(Plain-text engineering files)
══════════

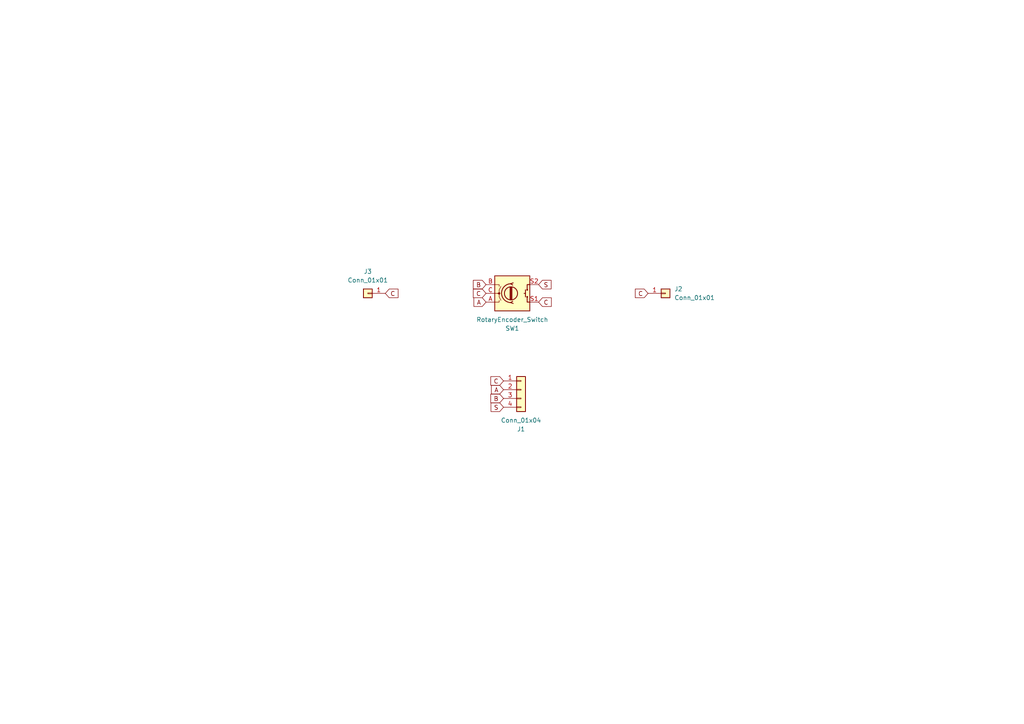
<source format=kicad_sch>
(kicad_sch (version 20230121) (generator eeschema)

  (uuid 88cd70c1-ae02-4684-9914-53443e8d6b34)

  (paper "A4")

  


  (global_label "B" (shape input) (at 140.97 82.55 180) (fields_autoplaced)
    (effects (font (size 1.27 1.27)) (justify right))
    (uuid 024e1d3d-2420-49aa-aa20-06aa0ea56a85)
    (property "Intersheetrefs" "${INTERSHEET_REFS}" (at 136.7148 82.55 0)
      (effects (font (size 1.27 1.27)) (justify right) hide)
    )
  )
  (global_label "C" (shape input) (at 156.21 87.63 0) (fields_autoplaced)
    (effects (font (size 1.27 1.27)) (justify left))
    (uuid 2061fbb5-bbd4-4660-88bd-9c22d4f108b2)
    (property "Intersheetrefs" "${INTERSHEET_REFS}" (at 160.4652 87.63 0)
      (effects (font (size 1.27 1.27)) (justify left) hide)
    )
  )
  (global_label "A" (shape input) (at 146.05 113.03 180) (fields_autoplaced)
    (effects (font (size 1.27 1.27)) (justify right))
    (uuid 2f23f3c2-729f-4535-bdd2-644d53346ef8)
    (property "Intersheetrefs" "${INTERSHEET_REFS}" (at 141.9762 113.03 0)
      (effects (font (size 1.27 1.27)) (justify right) hide)
    )
  )
  (global_label "C" (shape input) (at 146.05 110.49 180) (fields_autoplaced)
    (effects (font (size 1.27 1.27)) (justify right))
    (uuid 3cf5275f-9895-4d31-9e47-4a4324a06009)
    (property "Intersheetrefs" "${INTERSHEET_REFS}" (at 141.7948 110.49 0)
      (effects (font (size 1.27 1.27)) (justify right) hide)
    )
  )
  (global_label "C" (shape input) (at 187.96 85.09 180) (fields_autoplaced)
    (effects (font (size 1.27 1.27)) (justify right))
    (uuid 47a0a5d7-a7e7-431e-a991-70aa4fc19c4a)
    (property "Intersheetrefs" "${INTERSHEET_REFS}" (at 183.7048 85.09 0)
      (effects (font (size 1.27 1.27)) (justify right) hide)
    )
  )
  (global_label "A" (shape input) (at 140.97 87.63 180) (fields_autoplaced)
    (effects (font (size 1.27 1.27)) (justify right))
    (uuid 4ae11ed9-dc4c-4545-a68a-233e4d6b98fe)
    (property "Intersheetrefs" "${INTERSHEET_REFS}" (at 136.8962 87.63 0)
      (effects (font (size 1.27 1.27)) (justify right) hide)
    )
  )
  (global_label "C" (shape input) (at 111.76 85.09 0) (fields_autoplaced)
    (effects (font (size 1.27 1.27)) (justify left))
    (uuid 6081cdc5-dd3b-43ce-9aa5-497cc29aee1a)
    (property "Intersheetrefs" "${INTERSHEET_REFS}" (at 116.0152 85.09 0)
      (effects (font (size 1.27 1.27)) (justify left) hide)
    )
  )
  (global_label "B" (shape input) (at 146.05 115.57 180) (fields_autoplaced)
    (effects (font (size 1.27 1.27)) (justify right))
    (uuid 88459537-83e0-4145-9a0a-46836bfcbd30)
    (property "Intersheetrefs" "${INTERSHEET_REFS}" (at 141.7948 115.57 0)
      (effects (font (size 1.27 1.27)) (justify right) hide)
    )
  )
  (global_label "S" (shape input) (at 156.21 82.55 0) (fields_autoplaced)
    (effects (font (size 1.27 1.27)) (justify left))
    (uuid 8d74de0a-a9ec-478f-a5b9-4542f54a8915)
    (property "Intersheetrefs" "${INTERSHEET_REFS}" (at 160.4047 82.55 0)
      (effects (font (size 1.27 1.27)) (justify left) hide)
    )
  )
  (global_label "C" (shape input) (at 140.97 85.09 180) (fields_autoplaced)
    (effects (font (size 1.27 1.27)) (justify right))
    (uuid a122e4df-4e18-4565-b45b-7e6f5b3dc69d)
    (property "Intersheetrefs" "${INTERSHEET_REFS}" (at 136.7148 85.09 0)
      (effects (font (size 1.27 1.27)) (justify right) hide)
    )
  )
  (global_label "S" (shape input) (at 146.05 118.11 180) (fields_autoplaced)
    (effects (font (size 1.27 1.27)) (justify right))
    (uuid a1924d6c-26c3-418d-8a67-bb06bc349f9e)
    (property "Intersheetrefs" "${INTERSHEET_REFS}" (at 141.8553 118.11 0)
      (effects (font (size 1.27 1.27)) (justify right) hide)
    )
  )

  (symbol (lib_id "Connector_Generic:Conn_01x04") (at 151.13 113.03 0) (unit 1)
    (in_bom yes) (on_board yes) (dnp no)
    (uuid 472f1b72-00ae-41a4-a29a-861e23756b58)
    (property "Reference" "J1" (at 151.13 124.46 0)
      (effects (font (size 1.27 1.27)))
    )
    (property "Value" "Conn_01x04" (at 151.13 121.92 0)
      (effects (font (size 1.27 1.27)))
    )
    (property "Footprint" "Connector_PinHeader_2.54mm:PinHeader_1x04_P2.54mm_Vertical" (at 151.13 113.03 0)
      (effects (font (size 1.27 1.27)) hide)
    )
    (property "Datasheet" "~" (at 151.13 113.03 0)
      (effects (font (size 1.27 1.27)) hide)
    )
    (pin "1" (uuid 52ff6d7a-ef53-4458-8d66-5a8394290b51))
    (pin "2" (uuid 9d2698d4-b111-404e-bd08-66cdee4d5425))
    (pin "3" (uuid 682eeb73-cc30-4228-95b4-093cb7a17fc1))
    (pin "4" (uuid 5ca4a588-59f6-4499-b374-821236074591))
    (instances
      (project "RotaryButton"
        (path "/88cd70c1-ae02-4684-9914-53443e8d6b34"
          (reference "J1") (unit 1)
        )
      )
    )
  )

  (symbol (lib_id "Device:RotaryEncoder_Switch") (at 148.59 85.09 0) (mirror x) (unit 1)
    (in_bom yes) (on_board yes) (dnp no)
    (uuid 530d829c-5e3f-4f38-b8af-fd1b4b5105b1)
    (property "Reference" "SW1" (at 148.59 95.25 0)
      (effects (font (size 1.27 1.27)))
    )
    (property "Value" "RotaryEncoder_Switch" (at 148.59 92.71 0)
      (effects (font (size 1.27 1.27)))
    )
    (property "Footprint" "local:PEC12R-4217F-S0024" (at 144.78 89.154 0)
      (effects (font (size 1.27 1.27)) hide)
    )
    (property "Datasheet" "~" (at 148.59 91.694 0)
      (effects (font (size 1.27 1.27)) hide)
    )
    (pin "A" (uuid 64ed47fa-c404-4bd6-92db-46e6102a450d))
    (pin "B" (uuid 1a0ce827-fea4-49ca-8065-f16535aa4752))
    (pin "C" (uuid 1a80b112-e8ee-48a0-8cb5-b61050bf45e1))
    (pin "S1" (uuid 1bf783f0-ee7f-436d-ad64-94b90ad0b346))
    (pin "S2" (uuid 1d8b1594-f5d1-4a8b-ad4c-be1c01cc1b3c))
    (instances
      (project "RotaryButton"
        (path "/88cd70c1-ae02-4684-9914-53443e8d6b34"
          (reference "SW1") (unit 1)
        )
      )
    )
  )

  (symbol (lib_id "Connector_Generic:Conn_01x01") (at 106.68 85.09 180) (unit 1)
    (in_bom yes) (on_board yes) (dnp no) (fields_autoplaced)
    (uuid 6b0dfd3e-bed4-44cc-99b2-d22e1eda1427)
    (property "Reference" "J3" (at 106.68 78.74 0)
      (effects (font (size 1.27 1.27)))
    )
    (property "Value" "Conn_01x01" (at 106.68 81.28 0)
      (effects (font (size 1.27 1.27)))
    )
    (property "Footprint" "Connector_PinHeader_2.54mm:PinHeader_1x01_P2.54mm_Vertical" (at 106.68 85.09 0)
      (effects (font (size 1.27 1.27)) hide)
    )
    (property "Datasheet" "~" (at 106.68 85.09 0)
      (effects (font (size 1.27 1.27)) hide)
    )
    (pin "1" (uuid a9940f3e-c580-4311-8813-e313238193b6))
    (instances
      (project "RotaryButton"
        (path "/88cd70c1-ae02-4684-9914-53443e8d6b34"
          (reference "J3") (unit 1)
        )
      )
    )
  )

  (symbol (lib_id "Connector_Generic:Conn_01x01") (at 193.04 85.09 0) (unit 1)
    (in_bom yes) (on_board yes) (dnp no) (fields_autoplaced)
    (uuid 70a2c250-e470-435e-90a8-7f47beed11cf)
    (property "Reference" "J2" (at 195.58 83.82 0)
      (effects (font (size 1.27 1.27)) (justify left))
    )
    (property "Value" "Conn_01x01" (at 195.58 86.36 0)
      (effects (font (size 1.27 1.27)) (justify left))
    )
    (property "Footprint" "Connector_PinHeader_2.54mm:PinHeader_1x01_P2.54mm_Vertical" (at 193.04 85.09 0)
      (effects (font (size 1.27 1.27)) hide)
    )
    (property "Datasheet" "~" (at 193.04 85.09 0)
      (effects (font (size 1.27 1.27)) hide)
    )
    (pin "1" (uuid e87cf6ba-6ba5-481d-a4d4-06f789539568))
    (instances
      (project "RotaryButton"
        (path "/88cd70c1-ae02-4684-9914-53443e8d6b34"
          (reference "J2") (unit 1)
        )
      )
    )
  )

  (sheet_instances
    (path "/" (page "1"))
  )
)

</source>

══════════

What you will do>
Copy out each line of the data containing the string "unit".

Solution below>
  (symbol (lib_id "Connector_Generic:Conn_01x04") (at 151.13 113.03 0) (unit 1)
          (reference "J1") (unit 1)
  (symbol (lib_id "Device:RotaryEncoder_Switch") (at 148.59 85.09 0) (mirror x) (unit 1)
          (reference "SW1") (unit 1)
  (symbol (lib_id "Connector_Generic:Conn_01x01") (at 106.68 85.09 180) (unit 1)
          (reference "J3") (unit 1)
  (symbol (lib_id "Connector_Generic:Conn_01x01") (at 193.04 85.09 0) (unit 1)
          (reference "J2") (unit 1)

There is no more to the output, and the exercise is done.